Document text Block Start

Cassandra Barker-Carr resides in Adams County, Colorado. Barker-Carr received a B.A. in Psychology and an M.A. in Counseling from the University of Louisiana before earning her Ed.D. in Educational Leadership from Nova Southeastern University. She spent the first fifteen years of her career as an educator in several different school districts across the country, serving as a math teacher, assistant principal, district coordinator and executive director. In 2011, Barker-Carr joined ACT as the regional manager for the Mountain Plains area before receiving a promotion to the position of assistant vice president on the learning insights team in 2013.[1][2]



See also: Brighton School District elections (2013)


Barker-Carr lost to incumbent Patrick D. Day for the District 5 seat on the Brighton school board on November 5, 2013.


Brighton School District, District 5 General Election, 4-year term, 2013
Party Candidate Vote % Votes
     Nonpartisan Green check mark transparent.pngPatrick D. Day Incumbent 55.1% 6,201
     Nonpartisan Cassandra L. Barker-Carr 44.9% 5,053
Total Votes 11,254
Source: Adams County, Colorado, "Election Summary Report, 2013 Adams County Coordinated Election," November 19, 2013


Barker-Carr reported no contributions but $194.58 in expenditures to the Colorado Secretary of State, which left her campaign with $194.58 in debt.[3]


Barker-Carr did not receive any official endorsements for her campaign.

What was at stake?

Five seats on the board were at stake in this election. District 2 incumbent Kristi Crisman did not file for re-election, but no other candidates filed for the vacant seat either, which left it open to a write-in candidate. Rick Doucet ran a write-in campaign and won the seat.[4] District 4 incumbent Joan Kniss was ineligible to run for another term because of Amendment 17 to the Colorado Constitution, which states that no "elected official of district....shall serve more than two consecutive terms in office."[5] Newcomer Michael K. Landwehr ran unopposed for the open seat. Districts 5 and 6 incumbents Patrick D. Day and Teresa R. Gallegos faced a total of four challengers, while District 7 incumbent Gregory Piotraschke also ran unopposed for re-election.

About the district

See also: Brighton School District, Colorado
Brighton School District is located in Adams County, Colorado
Brighton School District is located in Adams County, Colorado. The county seat of Adams County is Brighton, Colorado. According to the 2010 US Census, Adams County is home to 459,598 residents.[6]


Adams County underperformed the rest of Colorado in terms of its average household income, poverty rate and higher education achievement in 2011. The median household income in Adams County is $56,089 compared to $57,685 for the state of Colorado. The poverty rate in Adams County is 14.0% compared to 12.5% for the entire state. The U.S. Census also found that 20.7% of Adams County residents aged 25 years and older attained a bachelor's degree compared to 36.3% in Colorado as a whole.[6]

Racial Demographics, 2012[6]
Race Adams County (%) State (%)

Document text Block End

▶ **Work to be completed**
Copy the passage of the Barker-Carr profile starting at "Cassandra Barker-Carr resides" and ending at "November 5, 2013.". The rows that follow are not needed.

Study material Block Start

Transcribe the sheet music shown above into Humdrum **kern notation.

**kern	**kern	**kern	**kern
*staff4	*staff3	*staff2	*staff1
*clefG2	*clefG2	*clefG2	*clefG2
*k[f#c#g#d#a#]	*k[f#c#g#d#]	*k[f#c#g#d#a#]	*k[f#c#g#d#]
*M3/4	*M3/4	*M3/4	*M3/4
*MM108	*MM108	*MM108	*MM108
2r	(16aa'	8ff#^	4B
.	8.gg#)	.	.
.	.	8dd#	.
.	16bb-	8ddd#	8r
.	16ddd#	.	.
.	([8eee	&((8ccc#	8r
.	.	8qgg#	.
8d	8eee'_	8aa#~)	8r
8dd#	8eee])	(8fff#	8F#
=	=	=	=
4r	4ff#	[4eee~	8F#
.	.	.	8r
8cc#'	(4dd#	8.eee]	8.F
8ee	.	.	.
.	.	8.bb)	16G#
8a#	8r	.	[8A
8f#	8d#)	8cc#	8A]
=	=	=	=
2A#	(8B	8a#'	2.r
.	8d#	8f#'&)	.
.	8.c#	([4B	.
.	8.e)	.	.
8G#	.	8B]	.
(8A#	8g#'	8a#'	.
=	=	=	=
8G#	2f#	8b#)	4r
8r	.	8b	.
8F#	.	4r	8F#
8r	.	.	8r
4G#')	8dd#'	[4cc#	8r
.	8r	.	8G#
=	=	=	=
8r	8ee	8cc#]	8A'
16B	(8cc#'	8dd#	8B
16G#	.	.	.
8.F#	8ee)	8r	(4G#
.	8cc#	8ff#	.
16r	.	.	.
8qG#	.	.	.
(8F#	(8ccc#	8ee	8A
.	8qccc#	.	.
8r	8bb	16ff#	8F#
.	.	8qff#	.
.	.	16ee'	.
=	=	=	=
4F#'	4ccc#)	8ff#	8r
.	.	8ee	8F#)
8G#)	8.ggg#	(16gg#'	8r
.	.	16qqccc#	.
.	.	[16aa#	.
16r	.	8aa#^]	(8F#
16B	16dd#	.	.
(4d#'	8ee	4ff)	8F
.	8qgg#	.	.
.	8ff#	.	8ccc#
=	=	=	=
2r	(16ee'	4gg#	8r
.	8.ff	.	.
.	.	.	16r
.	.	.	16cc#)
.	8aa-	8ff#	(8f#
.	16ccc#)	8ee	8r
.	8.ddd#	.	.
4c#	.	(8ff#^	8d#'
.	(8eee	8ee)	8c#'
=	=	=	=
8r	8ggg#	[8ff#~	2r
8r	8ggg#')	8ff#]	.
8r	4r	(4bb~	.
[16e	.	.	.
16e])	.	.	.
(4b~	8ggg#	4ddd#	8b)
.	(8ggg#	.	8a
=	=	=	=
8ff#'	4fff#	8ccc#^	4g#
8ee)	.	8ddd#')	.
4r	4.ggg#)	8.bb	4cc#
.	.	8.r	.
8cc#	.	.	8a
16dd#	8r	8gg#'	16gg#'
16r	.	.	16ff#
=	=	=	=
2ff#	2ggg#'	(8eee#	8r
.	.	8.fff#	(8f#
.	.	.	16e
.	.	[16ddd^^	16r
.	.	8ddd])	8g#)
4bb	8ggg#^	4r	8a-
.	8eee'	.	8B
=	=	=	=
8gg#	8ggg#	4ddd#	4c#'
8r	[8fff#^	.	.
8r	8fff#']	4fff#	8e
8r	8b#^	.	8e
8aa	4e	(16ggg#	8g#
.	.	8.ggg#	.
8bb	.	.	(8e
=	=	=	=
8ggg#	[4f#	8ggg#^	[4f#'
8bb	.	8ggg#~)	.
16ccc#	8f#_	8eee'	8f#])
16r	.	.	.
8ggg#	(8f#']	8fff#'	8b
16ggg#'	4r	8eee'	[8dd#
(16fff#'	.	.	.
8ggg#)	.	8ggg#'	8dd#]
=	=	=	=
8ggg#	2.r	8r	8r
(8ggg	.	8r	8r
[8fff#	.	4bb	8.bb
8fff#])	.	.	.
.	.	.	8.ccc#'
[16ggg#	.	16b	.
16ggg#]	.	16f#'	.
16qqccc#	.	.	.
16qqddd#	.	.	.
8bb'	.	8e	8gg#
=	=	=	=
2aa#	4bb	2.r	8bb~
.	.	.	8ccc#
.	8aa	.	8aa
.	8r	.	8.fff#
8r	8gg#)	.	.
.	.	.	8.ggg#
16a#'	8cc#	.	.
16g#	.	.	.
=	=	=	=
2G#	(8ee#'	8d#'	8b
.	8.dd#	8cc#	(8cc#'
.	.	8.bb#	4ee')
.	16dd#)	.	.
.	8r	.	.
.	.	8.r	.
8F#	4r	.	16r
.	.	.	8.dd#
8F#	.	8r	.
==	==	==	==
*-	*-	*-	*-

Study material Block End

▶ **Output for this exercise**
Cassandra Barker-Carr resides in Adams County, Colorado. Barker-Carr received a B.A. in Psychology and an M.A. in Counseling from the University of Louisiana before earning her Ed.D. in Educational Leadership from Nova Southeastern University. She spent the first fifteen years of her career as an educator in several different school districts across the country, serving as a math teacher, assistant principal, district coordinator and executive director. In 2011, Barker-Carr joined ACT as the regional manager for the Mountain Plains area before receiving a promotion to the position of assistant vice president on the learning insights team in 2013.[1][2]



See also: Brighton School District elections (2013)


Barker-Carr lost to incumbent Patrick D. Day for the District 5 seat on the Brighton school board on November 5, 2013.